A 42-year-old woman appears in the emergency center with a two day history of fever, headache, and vomiting. This morning she experienced several bouts of watery diarrhea. She has recently returned from Sierra Leone where she had been volunteering as a humanitarian aid worker at a local hospital. Her duties involved caring for patients with any and all illnesses with some direct patient contact as a nurse. She has been in the United States for approximately eight days prior to symptom onset. Her medical history is unremarkable.
On exam she has a temperature of 102.7° F, pulse 109 beats per minute, RR 17 breaths per minute, and BP 110/72 mmHg. She appears pale and ill, and it is difficult for her to focus on the evaluation due to severe malaise. She is tachycardic but the remainder of her cardiopulmonary exam is normal, as is the abdominal exam. Her extremities show scattered bruises which appear new.
Which of the following is the most likely diagnosis?
A. Start an IV and initiate saline boluses
B. Swab for influenza and start oseltamavir
C. Isolate the patient and admit to the ICU with contact and droplet precautions
D. Call the local health department for advice
E. Admit to the hospital and perform lumbar puncture
Correct answer: C – Isolate the patient and admit to the ICU with contact and droplet precautions
Key Point: Patients exhibiting signs and symptoms who have high risk exposure to Ebola virus need to be immediately isolated and admitted to an intensive care unit.

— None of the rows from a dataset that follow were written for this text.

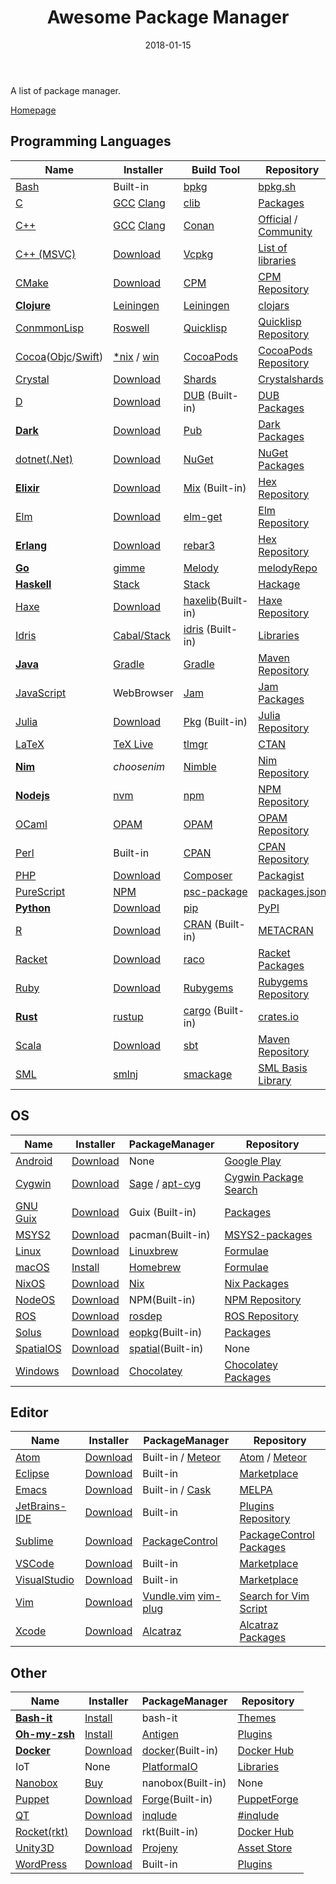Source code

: #+TITLE:     Awesome Package Manager
#+AUTHOR:    damon-kwok
#+EMAIL:     damon-kwok@outlook.com
#+DATE:      2018-01-15
#+OPTIONS: toc:nil creator:nil author:nil email:nil timestamp:nil html-postamble:nil
#+TODO: TODO DOING DONE

A list of package manager.

[[https://github.com/damon-kwok/awesome-package-manager][Homepage]]

[[https://imgs.xkcd.com/comics/packages.png]]

** Programming Languages

| Name              | Installer   | Build Tool        | Repository           |
|-------------------+-------------+-------------------+----------------------|
| [[https://tiswww.case.edu/php/chet/bash/bashtop.html][Bash]]              | Built-in    | [[https://github.com/bpkg/bpkg][bpkg]]              | [[http://www.bpkg.sh/][bpkg.sh]]              |
| [[http://www.open-std.org/JTC1/SC22/WG14/][C]]                 | [[https://gcc.gnu.org/][GCC]] [[http://clang.llvm.org/][Clang]]   | [[https://github.com/clibs/clib/wiki/Packages][clib]]              | [[https://github.com/clibs/clib/wiki/Packages][Packages]]             |
| [[http://www.cplusplus.com/][C++]]               | [[https://gcc.gnu.org/][GCC]] [[http://clang.llvm.org/][Clang]]   | [[https://conan.io/][Conan]]             | [[https://bintray.com/conan][Official]] / [[https://bintray.com/bincrafters/public-conan][Community]] |
| [[https://www.visualstudio.com/][C++ (MSVC)]]        | [[https://www.visualstudio.com/downloads/][Download]]    | [[https://github.com/Microsoft/vcpkg][Vcpkg]]             | [[https://blogs.msdn.microsoft.com/vcblog/2016/09/19/vcpkg-a-tool-to-acquire-and-build-c-open-source-libraries-on-windows/][List of libraries]]    |
| [[https://cmake.org/][CMake]]             | [[https://cmake.org/download][Download]]    | [[https://github.com/iauns/cpm][CPM]]               | [[http://www.cpm.rocks/][CPM Repository]]       |
| *[[https://clojure.org/][Clojure]]*         | [[https://leiningen.org/][Leiningen]]   | [[https://leiningen.org/][Leiningen]]         | [[https://clojars.org/][clojars]]              |
| [[https://common-lisp.net/][ConmmonLisp]]       | [[https://github.com/roswell/roswell][Roswell]]     | [[https://www.quicklisp.org/][Quicklisp]]         | [[https://www.quicklisp.org/beta/releases.html][Quicklisp Repository]] |
| [[https://cocoapods.org/][Cocoa]]([[https://developer.apple.com/library/content/documentation/Cocoa/Conceptual/ProgrammingWithObjectiveC/Introduction/Introduction.html][Objc]]/[[https://swift.org/][Swift]]) | [[https://swift.org/download/][*nix]] / [[https://swiftforwindows.github.io/][win]]  | [[https://cocoapods.org/][CocoaPods]]         | [[https://cocoapods.org/][CocoaPods Repository]] |
| [[https://crystal-lang.org/][Crystal]]           | [[https://crystal-lang.org/docs/installation/][Download]]    | [[https://github.com/crystal-lang/shards][Shards]]            | [[https://crystalshards.herokuapp.com/][Crystalshards]]        |
| [[https://dlang.org/][D]]                 | [[https://dlang.org/download.html][Download]]    | [[http://code.dlang.org/][DUB]] (Built-in)    | [[http://code.dlang.org/][DUB Packages]]         |
| *[[https://www.dartlang.org/tools/pub][Dark]]*            | [[https://www.dartlang.org/install][Download]]    | [[https://www.dartlang.org/tools/pub][Pub]]               | [[https://pub.dartlang.org/][Dark Packages]]        |
| [[https://dotnet.github.io/][dotnet(.Net)]]      | [[https://www.microsoft.com/net/download/linux][Download]]    | [[https://www.nuget.org/][NuGet]]             | [[https://www.nuget.org/][NuGet Packages]]       |
| *[[https://elixir-lang.org/install.html][Elixir]]*          | [[https://elixir-lang.org/install.html][Download]]    | [[https://elixir-lang.org/getting-started/mix-otp/introduction-to-mix.html][Mix]] (Built-in)    | [[https://hex.pm/][Hex Repository]]       |
| [[http://elm-lang.org/][Elm]]               | [[https://guide.elm-lang.org/install.html][Download]]    | [[http://elm-lang.org/blog/announce/package-manager][elm-get]]           | [[http://package.elm-lang.org/][Elm Repository]]       |
| *[[http://www.erlang.org/][Erlang]]*          | [[http://www.erlang.org/][Download]]    | [[https://s3.amazonaws.com/rebar3/rebar3][rebar3]]            | [[https://hex.pm/][Hex Repository]]       |
| *[[https://golang.org/][Go]]*              | [[https://github.com/travis-ci/gimme][gimme]]       | [[https://melody.sh/docs/howto/install/][Melody]]            | [[https://melody.sh/repo/][melodyRepo]]           |
| *[[https://www.haskell.org/][Haskell]]*         | [[http://haskellstack.org][Stack]]       | [[http://haskellstack.org][Stack]]             | [[https://hackage.haskell.org/][Hackage]]              |
| [[https://haxe.org/][Haxe]]              | [[https://haxe.org/download/][Download]]    | [[https://lib.haxe.org][haxelib]](Built-in) | [[https://lib.haxe.org/][Haxe Repository]]      |
| [[https://www.idris-lang.org/][Idris]]             | [[https://www.idris-lang.org/download/][Cabal/Stack]] | [[https://www.idris-lang.org/documentation/packages/][idris]] (Built-in)  | [[https://github.com/idris-lang/Idris-dev/wiki/Libraries][Libraries]]            |
| *[[https://www.java.com/][Java]]*            | [[https://gradle.org/][Gradle]]      | [[https://gradle.org/][Gradle]]            | [[http://search.maven.org/][Maven Repository]]     |
| [[https://www.javascript.com/][JavaScript]]        | WebBrowser  | [[http://www.jamjs.org/][Jam]]               | [[http://www.jamjs.org/packages/][Jam Packages]]         |
| [[https://julialang.org/][Julia]]             | [[https://julialang.org/downloads/][Download]]    | [[https://pkg.julialang.org/][Pkg]] (Built-in)    | [[https://pkg.julialang.org/][Julia Repository]]     |
| [[https://www.latex-project.org/][LaTeX]]             | [[http://www.tug.org/texlive/][TeX Live]]    | [[https://www.tug.org/texlive/tlmgr.html][tlmgr]]             | [[https://www.ctan.org/][CTAN]]                 |
| *[[https://nim-lang.org/docs/lib.html][Nim]]*             | [[choosenim][choosenim]]   | [[https://github.com/nim-lang/nimble][Nimble]]            | [[https://nim-lang.org/docs/lib.html][Nim Repository]]       |
| *[[https://nodejs.org/][Nodejs]]*          | [[https://github.com/creationix/nvm][nvm]]         | [[https://www.npmjs.com/][npm]]               | [[https://www.npmjs.com/][NPM Repository]]       |
| [[https://ocaml.org/][OCaml]]             | [[https://opam.ocaml.org/][OPAM]]        | [[https://opam.ocaml.org/packages/][OPAM]]              | [[https://opam.ocaml.org/packages/][OPAM Repository]]      |
| [[https://www.perl.org/][Perl]]              | Built-in    | [[https://www.cpan.org/][CPAN]]              | [[https://www.cpan.org/][CPAN Repository]]      |
| [[http://php.net/][PHP]]               | [[http://php.net/downloads.php][Download]]    | [[https://getcomposer.org][Composer]]          | [[https://packagist.org/][Packagist]]            |
| [[http://www.purescript.org/][PureScript]]        | [[https://github.com/purescript/documentation/blob/master/guides/Getting-Started.md][NPM]]         | [[https://github.com/purescript/psc-package][psc-package]]       | [[https://github.com/purescript/package-sets/blob/master/packages.json][packages.json]]        |
| *[[https://www.python.org/][Python]]*          | [[https://www.python.org/][Download]]    | [[https://pypi.python.org/pypi/pip/][pip]]               | [[https://pypi.python.org/pypi/pip/][PyPI]]                 |
| [[https://cran.r-project.org/][R]]                 | [[https://cran.r-project.org/][Download]]    | [[https://www.r-pkg.org][CRAN]] (Built-in)   | [[https://www.r-pkg.org/][METACRAN]]             |
| [[http://racket-lang.org/][Racket]]            | [[http://download.racket-lang.org/][Download]]    | [[https://docs.racket-lang.org/raco/][raco]]              | [[http://pkgs.racket-lang.org/][Racket Packages]]      |
| [[https://www.ruby-lang.org/][Ruby]]              | [[https://www.ruby-lang.org/][Download]]    | [[https://rubygems.org/][Rubygems]]          | [[https://rubygems.org/][Rubygems Repository]]  |
| *[[https://www.rust-lang.org/][Rust]]*            | [[https://www.rustup.rs/][rustup]]      | [[https://github.com/rust-lang/cargo/][cargo]] (Built-in)  | [[https://crates.io/][crates.io]]            |
| [[http://www.scala-lang.org/][Scala]]             | [[http://www.scala-lang.org/][Download]]    | [[http://www.scala-sbt.org/][sbt]]               | [[http://search.maven.org/][Maven Repository]]     |
| [[http://sml-family.org/Basis/][SML]]               | [[http://smlnj.org/][smlnj]]       | [[https://github.com/standardml/smackage][smackage]]          | [[http://sml-family.org/Basis/][SML Basis Library]]    |


** OS
| Name      | Installer | PackageManager    | Repository            |
|-----------+-----------+-------------------+-----------------------|
| [[https://www.android.com/][Android]]   | [[https://source.android.com/setup/downloading][Download]]  | None              | [[https://play.google.com/store][Google Play]]           |
| [[https://www.cygwin.com/][Cygwin]]    | [[https://cygwin.com/install.html][Download]]  | [[https://github.com/svnpenn/sage][Sage]] / [[https://github.com/transcode-open/apt-cyg][apt-cyg]]    | [[https://cygwin.com/cgi-bin2/package-grep.cgi][Cygwin Package Search]] |
| [[https://www.gnu.org/software/guix/][GNU Guix]]  | [[https://www.gnu.org/software/guix/download/][Download]]  | Guix (Built-in)   | [[https://www.gnu.org/software/guix/packages/][Packages]]              |
| [[http://www.msys2.org/][MSYS2]]     | [[http://www.msys2.org/][Download]]  | pacman(Built-in)  | [[https://github.com/alexpux/msys2-packages][MSYS2-packages]]        |
| [[https://www.kernel.org/][Linux]]     | [[https://www.kernel.org/][Download]]  | [[http://linuxbrew.sh/][Linuxbrew]]         | [[http://braumeister.org/][Formulae]]              |
| [[https://developer.apple.com/macos/][macOS]]     | [[https://brew.sh/][Install]]   | [[https://brew.sh/][Homebrew]]          | [[http://formulae.brew.sh/][Formulae]]              |
| [[https://nixos.org/][NixOS]]     | [[https://nixos.org/nixos/download.html][Download]]  | [[https://nixos.org/nix/][Nix]]               | [[https://nixos.org/nixpkgs/][Nix Packages]]          |
| [[http://node-os.com/][NodeOS]]    | [[https://github.com/NodeOS/NodeOS/releases][Download]]  | NPM(Built-in)     | [[https://www.npmjs.com/][NPM Repository]]        |
| [[http://www.ros.org/][ROS]]       | [[http://www.ros.org/][Download]]  | [[http://wiki.ros.org/rosdep][rosdep]]            | [[http://www.ros.org/browse/list.php][ROS Repository]]        |
| [[https://solus-project.com/][Solus]]     | [[https://solus-project.com/download/][Download]]  | [[https://solus-project.com/articles/package-management/repo-management/en/][eopkg]](Built-in)   | [[https://packages.solus-project.com/][Packages]]              |
| [[https://improbable.io/games][SpatialOS]] | [[https://improbable.io/get-spatialos][Download]]  | [[https://docs.improbable.io/reference/12.1/shared/spatial-cli/introduction][spatial]](Built-in) | None                  |
| [[https://www.microsoft.com/en-us/windows/][Windows]]   | [[https://www.microsoft.com/en-us/software-download/windows10ISO][Download]]  | [[https://chocolatey.org/][Chocolatey]]        | [[https://chocolatey.org/packages][Chocolatey Packages]]   |

** Editor
| Name          | Installer | PackageManager      | Repository              |
|---------------+-----------+---------------------+-------------------------|
| [[https://atom.io/][Atom]]          | [[https://atom.io/][Download]]  | Built-in / [[https://atmospherejs.com/][Meteor]]   | [[https://atom.io/packages][Atom]] / [[https://atmospherejs.com/][Meteor]]           |
| [[https://eclipse.org/][Eclipse]]       | [[https://www.eclipse.org/downloads/][Download]]  | Built-in            | [[https://marketplace.eclipse.org/][Marketplace]]             |
| [[https://www.gnu.org/software/emacs/][Emacs]]         | [[https://www.gnu.org/software/emacs/][Download]]  | Built-in / [[https://github.com/cask/cask][Cask]]     | [[https://melpa.org/#/][MELPA]]                   |
| [[https://www.jetbrains.com/][JetBrains-IDE]] | [[https://www.jetbrains.com/][Download]]  | Built-in            | [[https://plugins.jetbrains.com/][Plugins Repository]]      |
| [[https://www.sublimetext.com/][Sublime]]       | [[https://www.sublimetext.com/3][Download]]  | [[https://packagecontrol.io/][PackageControl]]      | [[https://packagecontrol.io/][PackageControl Packages]] |
| [[https://code.visualstudio.com/][VSCode]]        | [[https://code.visualstudio.com/Download][Download]]  | Built-in            | [[https://marketplace.visualstudio.com/VSCode][Marketplace]]             |
| [[https://www.visualstudio.com/downloads/][VisualStudio]]  | [[https://www.visualstudio.com/downloads/][Download]]  | Built-in            | [[https://marketplace.visualstudio.com/VSCode][Marketplace]]             |
| [[http://www.vim.org/][Vim]]           | [[https://vim.sourceforge.io/download.php][Download]]  | [[https://github.com/VundleVim/Vundle.Vim][Vundle.vim]] [[https://github.com/junegunn/vim-plug][vim-plug]] | [[https://vim.sourceforge.io/search.php][Search for Vim Script]]   |
| [[https://developer.apple.com/xcode/][Xcode]]         | [[https://developer.apple.com/xcode/][Download]]  | [[https://github.com/alcatraz/Alcatraz][Alcatraz]]            | [[https://github.com/alcatraz/alcatraz-packages][Alcatraz Packages]]       |

** Other
| Name        | Installer | PackageManager    | Repository  |
|-------------+-----------+-------------------+-------------|
| *[[https://tiswww.case.edu/php/chet/bash/bashtop.html][Bash-it]]*   | [[https://github.com/Bash-it/bash-it][Install]]   | bash-it           | [[https://github.com/Bash-it/bash-it/wiki/Themes][Themes]]      |
| *[[http://www.zsh.org/][Oh-my-zsh]]* | [[https://github.com/robbyrussell/oh-my-zsh][Install]]   | [[http://antigen.sharats.me/][Antigen]]           | [[https://github.com/unixorn/awesome-zsh-plugins#plugins][Plugins]]     |
| *[[https://www.docker.com][Docker]]*    | [[https://www.docker.com/get-docker][Download]]  | [[https://hub.docker.com/][docker]](Built-in)  | [[https://hub.docker.com/][Docker Hub]]  |
| IoT         | None      | [[http://platformio.org/][PlatformaIO]]       | [[http://platformio.org/lib][Libraries]]   |
| [[https://nanobox.io/][Nanobox]]     | [[https://nanobox.io/pricing/][Buy]]       | nanobox(Built-in) | None        |
| [[https://puppet.com/][Puppet]]      | [[https://puppet.com/download-puppet-enterprise][Download]]  | [[https://forge.puppet.com/][Forge]](Built-in)   | [[https://forge.puppet.com/][PuppetForge]] |
| [[https://www.qt.io/][QT]]          | [[https://www.qt.io/download][Download]]  | [[https://inqlude.org/get.html][inqlude]]           | [[https://inqlude.org/][#inqlude]]    |
| [[https://coreos.com/rkt/][Rocket(rkt)]] | [[https://github.com/rkt/rkt][Download]]  | rkt(Built-in)     | [[https://hub.docker.com/][Docker Hub]]  |
| [[https://unity3d.com/][Unity3D]]     | [[https://unity3d.com/][Download]]  | [[https://github.com/modesttree/projeny][Projeny]]           | [[https://www.assetstore.unity3d.com/][Asset Store]] |
| [[https://wordpress.org/][WordPress]]   | [[https://wordpress.org/download/][Download]]  | Built-in          | [[https://libraries.io/wordpress][Plugins]]     |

Discussion:The CDC has declared the 2014 Ebola outbreak the largest in history and a Public Health Emergency of International Concern. It is also the first Ebola epidemic the world has ever known and at the time of this writing affects six countries including one case diagnosed in the United States. This requires all health care workers and health care institutions to know how to recognize and triage patients suspected or confirmed to have Ebola infection. The most immediate action that should be taken for patients suspected of having Ebola infection is isolation of the patient. In the scenario described in the question stem this would involve requesting that the patient remain in the examination room and removing any family members or friends that may have accompanied the patient to the emergency center. Currently the CDC considers household family members as “low risk” of exposure. To prevent them from becoming infected they need to be removed. In addition, these family members would need quarantining for at least the maximum known incubation period for the Ebola virus which is thought to be 21 days.
The patient will need IV hydration but this is not as important as immediately isolating the patient. Although influenza is a possible diagnosis, the testing should be done once the patient is admitted to the ICU and the appropriate precautions are in place. Performing a lumbar puncture in a patient with fever, headache and nausea is also reasonable but not until after immediate care is instituted. In addition, needles, blood draws and other testing that involves risk of exposure to body fluids need to be minimized to those absolutely necessary for diagnostic and therapeutic reasons. Calling the local health department (as well as the CDC) is also required but should be done after the isolation has occurred.